Editor's Note: Adapted from "Improving Pumping System Performance: A Sourcebook for Industry" developed jointly by the U.S Department of Energy Efficiency and Renewable Energy and the Hydraulic Institute (HI).
Pumps transfer liquids from one point to another by converting mechanical energy from a rotating impeller into pressure energy (head). The pressure applied to the liquid forces the
fluid to flow at the required rate and to overcome friction (or head) losses in piping, valves, fittings, and process equipment.
Pump system designers must consider fluid properties, determine end use requirements, and understand environmental conditions to achieve the optimal results. This includes a thorough understanding of constant or variable flow rate requirements, single or networked loads, and the properties of open loops (nonreturn or liquid delivery) or closed loops (return systems).
The properties of the fluids being pumped can significantly affect the choice of pumps at most plants and commercial institutions. Subsequently, maintenance and engineering professionals should strongly consider the following fluid characteristics when choosing the best pump system for their needs:
Acidity/alkalinity (pH) and chemical composition. Corrosive and acidic fluids can degrade pumps. So, pump materials should be actively researched before their selection.
Operating temperature. Pump materials and expansion, mechanical seal components, and packing materials should be carefully considered with pumped fluids that are hotter than 200°F.
Solids concentrations/particle sizes. When pumping abrasive liquids such as industrial slurries, selecting a pump that will not clog or fail prematurely depends on particle size, hardness and the volumetric percentage of solids.
Specific gravity. The fluid specific gravity is the ratio of the fluid density to that of water under specified conditions. Specific gravity affects the energy required to lift and move the fluid, and must be considered when determining pump power requirements.
Vapor pressure. A fluid's vapor pressure is the force per unit area that a fluid exerts in an effort to change phase from a liquid to a vapor, and depends on the fluid's chemical and physical properties. Proper consideration of the fluid's vapor pressure will help to minimize the risk of cavitation.
Viscosity. The viscosity of a fluid is a measure of its resistance to motion. Since kinematic viscosity normally varies directly with temperature, the pumping system designer must know the viscosity of the fluid at the lowest anticipated pumping temperature. High viscosity fluids result in reduced centrifugal pump performance and increased power requirements. It is particularly important to consider pump suction-side line losses when pumping viscous fluids.
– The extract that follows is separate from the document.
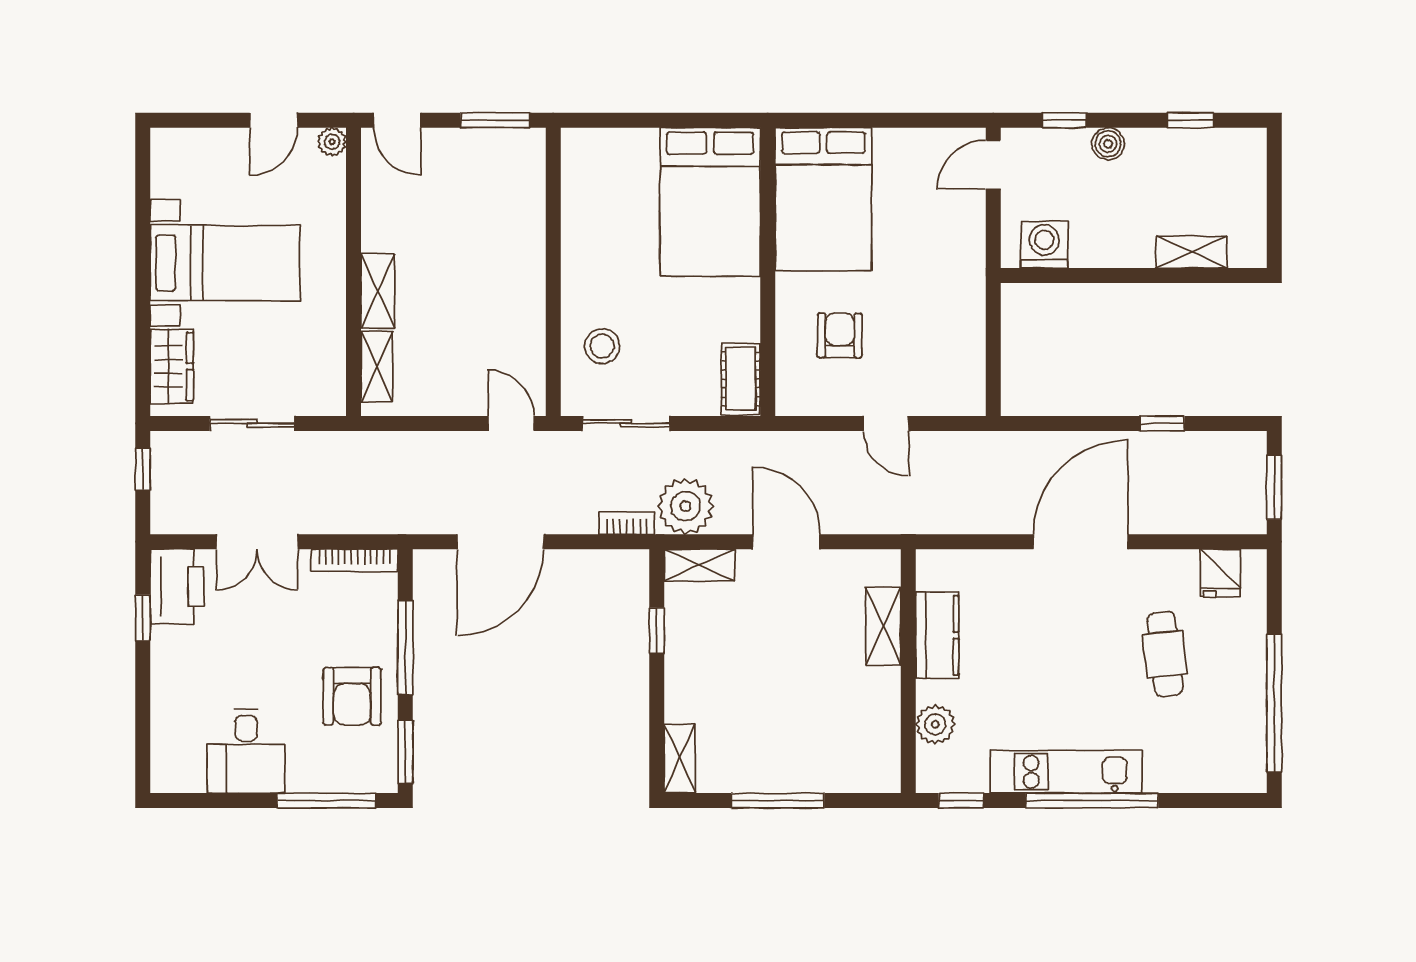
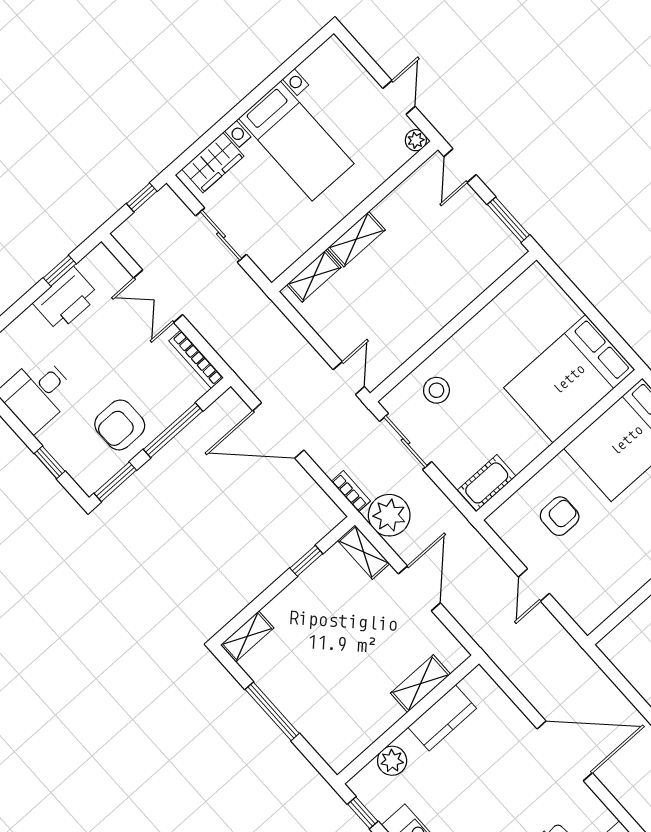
door: (274, 120) -> (399, 97), swing flipped
printer: (177, 587) -> (66, 299), moved
window: (327, 801) -> (50, 462), width x0.46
End Use Requirements - System Flow Rate and Head
The design pump capacity, or desired pump discharge in gallons per minute (gpm) is needed to accurately size the piping system, determine friction head losses, construct a system curve, and select a pump and drive motor. Process requirements may be met by providing a constant flow rate (with on/off control and storage used to satisfy variable flow rate requirements), or by using a throttling valve or variable speed drive to supply continuously variable flow rates.
The total system head is also designed with three components: static head, elevation (potential energy), and velocity (or dynamic) head. Static head is the pressure of the fluid in the system, and is the quantity measured by conventional pressure gauges. The height of the fluid level can have a substantial impact on system head, while the dynamic head represents the pressure required by the system to overcome head losses caused by flow rate resistance in pipes, valves, fittings, and mechanical equipment. Dynamic head losses are approximately proportional to the square of the fluid flow velocity, or flow rate. If the flow rate doubles, dynamic losses increase fourfold.